When you bite down hard, you put force on the object between your teeth and on the Temporo-Mandibular Joint. In terms of physics, the jaw is the lever and the TMJ is the fulcrum. Actually, more force is applied (per square foot) to the joint surface than to whatever is between your teeth because the cartilage between the bones provides a smooth surface, over which the joint can freely slide with minimal friction.
Therefore, the forces of chewing can be distributed over a wider surface in the joint space and minimize the risk of injury. In addition, several muscles contribute to opening and closing the jaw and aid in the function of the TMJ.
What causes TMJ dysfunction?
In most patients, pain associated with the TMJ is a result of displacement of the cartilage disc that causes pressure and stretching of the associated sensory nerves. The popping or clicking occurs when the disk snaps into place when the jaw moves. In addition, the chewing muscles may spasm, not function efficiently, and cause pain and tenderness.
Damage to the TMJ is often caused by:
—Major and minor trauma to the jaw
—Teeth grinding
—Excessive gum chewing
—Stress and other psychological factors
—Improper bite or malpositioned jaws
—Arthritis
What are the symptoms?
—Ear pain
—Sore jaw muscles
—Temple/cheek pain
—Jaw popping/clicking
— Locking of the jaw
—Difficulty in opening the mouth fully § Frequent head/neck aches
The pain may be sharp and searing, occurring each time you swallow, yawn, talk, or chew, or it may be dull and constant. It hurts over the joint, immediately in front of the ear, but pain can also radiate elsewhere. It often causes spasms in the adjacent muscles that are attached to the bones of the skull, face, and jaws. Then, pain can be felt at the side of the head (the temple), the cheek, the lower jaw, and the teeth.
A very common focus of pain is in the ear. Many patients come to the ear specialist quite convinced their pain is from an ear infection. When the earache is not associated with a hearing loss and the eardrum looks normal, the doctor will consider the possibility that the pain comes from a TMJ dysfunction.

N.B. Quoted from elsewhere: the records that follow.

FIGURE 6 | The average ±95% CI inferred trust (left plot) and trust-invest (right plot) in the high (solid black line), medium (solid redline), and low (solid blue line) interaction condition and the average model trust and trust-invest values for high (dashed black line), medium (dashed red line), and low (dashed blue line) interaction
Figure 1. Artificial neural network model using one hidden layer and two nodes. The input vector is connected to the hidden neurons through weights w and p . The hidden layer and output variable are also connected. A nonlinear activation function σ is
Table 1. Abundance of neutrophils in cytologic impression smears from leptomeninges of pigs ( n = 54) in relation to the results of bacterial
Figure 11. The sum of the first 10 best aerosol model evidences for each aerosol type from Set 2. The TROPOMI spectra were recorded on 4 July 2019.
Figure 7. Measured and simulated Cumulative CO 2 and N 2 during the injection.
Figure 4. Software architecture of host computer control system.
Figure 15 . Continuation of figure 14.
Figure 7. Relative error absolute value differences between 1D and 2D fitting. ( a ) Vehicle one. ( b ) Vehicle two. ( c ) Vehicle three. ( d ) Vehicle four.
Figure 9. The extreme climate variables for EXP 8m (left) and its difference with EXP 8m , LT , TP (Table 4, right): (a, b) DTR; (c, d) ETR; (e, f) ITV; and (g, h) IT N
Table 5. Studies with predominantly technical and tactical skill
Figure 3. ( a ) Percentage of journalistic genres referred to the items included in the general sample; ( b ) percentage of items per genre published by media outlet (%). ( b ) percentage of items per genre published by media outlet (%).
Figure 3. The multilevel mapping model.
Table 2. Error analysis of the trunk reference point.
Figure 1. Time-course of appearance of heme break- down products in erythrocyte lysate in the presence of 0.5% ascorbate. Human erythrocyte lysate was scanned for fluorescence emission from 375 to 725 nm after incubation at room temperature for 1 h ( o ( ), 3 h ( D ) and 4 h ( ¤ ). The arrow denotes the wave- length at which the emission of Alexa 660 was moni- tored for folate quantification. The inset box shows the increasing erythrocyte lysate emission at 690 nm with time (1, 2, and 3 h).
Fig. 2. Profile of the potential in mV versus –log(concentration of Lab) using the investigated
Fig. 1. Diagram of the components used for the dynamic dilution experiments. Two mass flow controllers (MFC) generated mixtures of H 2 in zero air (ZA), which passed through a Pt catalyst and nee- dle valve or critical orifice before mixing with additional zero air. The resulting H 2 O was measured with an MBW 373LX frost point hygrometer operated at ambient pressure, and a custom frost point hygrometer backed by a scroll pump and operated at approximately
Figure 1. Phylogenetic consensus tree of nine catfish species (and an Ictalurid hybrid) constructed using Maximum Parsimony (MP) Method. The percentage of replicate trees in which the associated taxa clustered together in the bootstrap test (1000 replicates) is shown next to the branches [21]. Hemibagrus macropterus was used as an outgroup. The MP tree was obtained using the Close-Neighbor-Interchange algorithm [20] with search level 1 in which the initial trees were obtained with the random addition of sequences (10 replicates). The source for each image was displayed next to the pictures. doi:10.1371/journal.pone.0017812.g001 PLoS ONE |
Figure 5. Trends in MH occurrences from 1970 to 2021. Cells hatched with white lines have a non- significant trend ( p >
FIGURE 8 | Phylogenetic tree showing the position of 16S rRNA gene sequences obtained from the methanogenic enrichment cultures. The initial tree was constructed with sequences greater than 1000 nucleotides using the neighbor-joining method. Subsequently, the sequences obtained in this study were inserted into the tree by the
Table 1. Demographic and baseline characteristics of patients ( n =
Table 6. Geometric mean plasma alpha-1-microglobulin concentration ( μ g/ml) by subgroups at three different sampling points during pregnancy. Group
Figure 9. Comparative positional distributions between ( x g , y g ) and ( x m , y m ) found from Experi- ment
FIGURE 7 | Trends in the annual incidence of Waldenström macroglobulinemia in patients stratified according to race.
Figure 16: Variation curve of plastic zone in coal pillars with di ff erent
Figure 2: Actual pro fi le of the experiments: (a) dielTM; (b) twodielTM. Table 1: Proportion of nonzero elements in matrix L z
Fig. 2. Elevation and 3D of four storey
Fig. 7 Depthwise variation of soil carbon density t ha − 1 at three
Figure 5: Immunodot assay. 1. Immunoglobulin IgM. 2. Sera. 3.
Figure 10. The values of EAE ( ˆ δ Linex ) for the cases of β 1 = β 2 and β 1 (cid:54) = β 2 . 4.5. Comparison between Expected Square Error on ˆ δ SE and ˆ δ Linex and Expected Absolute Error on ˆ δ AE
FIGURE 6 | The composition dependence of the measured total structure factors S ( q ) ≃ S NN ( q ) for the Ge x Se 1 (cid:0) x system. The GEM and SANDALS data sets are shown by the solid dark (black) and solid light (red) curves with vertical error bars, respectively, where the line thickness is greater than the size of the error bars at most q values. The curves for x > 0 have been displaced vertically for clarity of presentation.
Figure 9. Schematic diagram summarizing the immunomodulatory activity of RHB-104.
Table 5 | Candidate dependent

There are a few other symptoms besides pain that TMJ dysfunction can cause. It can make popping, clicking, or grinding sounds when the jaws are opened widely. Or the jaw locks wide open (dislocated). At the other extreme, TMJ dysfunction can prevent the jaws from fully opening. Some people get ringing in their ears from TMJ trouble.
How is TMJ dysfunction treated?
Because TMJ symptoms often develop in the head and neck, otolaryngologists are appropriately qualified to diagnose TMJ problems. Proper diagnosis of TMJ begins with a detailed history and physical, including careful assessment of the teeth occlusion and function of the jaw joints and muscles. An early diagnosis will likely respond to simple, self-remedies:
—Rest the muscles and joints by eating soft foods.
—Do not chew gum.
—Avoid clenching or tensing.
— Relax muscles with moist heat (1/2 hour at least twice daily).
In cases of joint injury, apply ice packs soon after the injury to reduce swelling. Relaxation techniques and stress reduction, patient education, non-steroidal anti-inflammatory drugs, muscle relaxants or other medications may also offer relief.
Other treatments for advanced cases may include fabrication of an occlusal splint to prevent wear and tear on the joint, improving the alignment of the upper and lower teeth, and surgery. After diagnosis, your otolaryngologist may suggest further consultation with your dentist and oral surgeon to facilitate effective management of TMJ dysfunction.